I am particularly interested in the system boot mode and whther there are planned improvements/corrections within the bounds of the specification.

16-32micros
Associate III
Posted on May 17, 2011 at 12:21

Dear bobz,

revA silicon is an engineering sample however revB and revZ are production ones. All our production samples have the bootloader feature inline with the latest AN2606. What do you mean my new features/corrections ? do you have some enhancement I can ask for study your thoughts. :)

STOne-32 :)

16-32micros
Associate III
Posted on May 17, 2011 at 12:21

Quote:

Anyway - back to the question, what are the differences between revision B and Z?

[ This message was edited by: bobz on 16-01-2008 18:43 ]

There is no functional difference between revB and revZ silicon, Just that revZ is the only production sample today.

Thx for your inputs about systemMemory

bob239955
Associate II
Posted on May 17, 2011 at 12:21

Thats great STOne-32, thanks. 8-)

bob239955
Associate II
Posted on May 17, 2011 at 12:21

Hello STOne-32, that does help thanks. Since you ask about improvements, thats a tough one - improving near perfection;-)

1)Faster system boot mode comms. What is the shortest realistic time one can expect to be able to program 128k flash via the system boot mode? Some of the delay would be flash erase/write times {[40ms erase + (256 x 40us write)]x 128 blocks of 1k = 6.4s flash delay}, the rest comms: {128 x 1024 x 10bit / 115200} = 11.4s. So a program time of 20s should be achievable. Is there room for improvement on the comms side? I could only use comms at 19200 baud. The auto baud did not work well for me.(I could program 118k in 25s on an STR7 for comparison). Use of the USB interface could be good for faster speed.

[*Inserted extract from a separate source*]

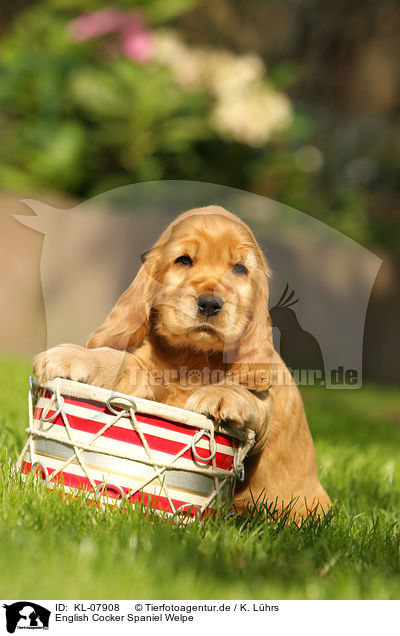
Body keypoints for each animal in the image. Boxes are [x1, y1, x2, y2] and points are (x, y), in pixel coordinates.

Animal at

2) Uart CRCs in hardware. The SPI can calculate CRC's with hardware but the UARTs can't - it would be nice if the uarts could, or there was an application note that showed how to borrow that capability from an SPI for the use of a UART (it was said to possible at a seminar). I can see why it may be fiddly with start stop bits, parity, etc.

3) UART Auto baud. Modems can adjust to baud of serial port. It would be good if this was a viable option without data loss. The Coldfire 5272 has this facility but it not perfect.

4) UART FIFO - or the ability for UART-DMA to generate interrupt when *ANY* data arrives in the receive buffer rather than *ONLY* when half full or totally full. This would allow us to make full use of DMA in the full knowledge we'd be notified when ANY data arrives without having to poll the buffer and without having to have a buffer of 2 bytes!

Admitedly U(S)ARTs are regarded by many as a bit 'old hat' but the hardware is simple and cheap, and these features would be VERY nice for some of us. We can add value AND reduce costs.

Anyway - back to the question, what are the differences between revision B and Z?

[ This message was edited by: bobz on 16-01-2008 18:43 ]

hg-chen
Associate II
Posted on May 17, 2011 at 12:21

How about the difference between revision A and B ,Z?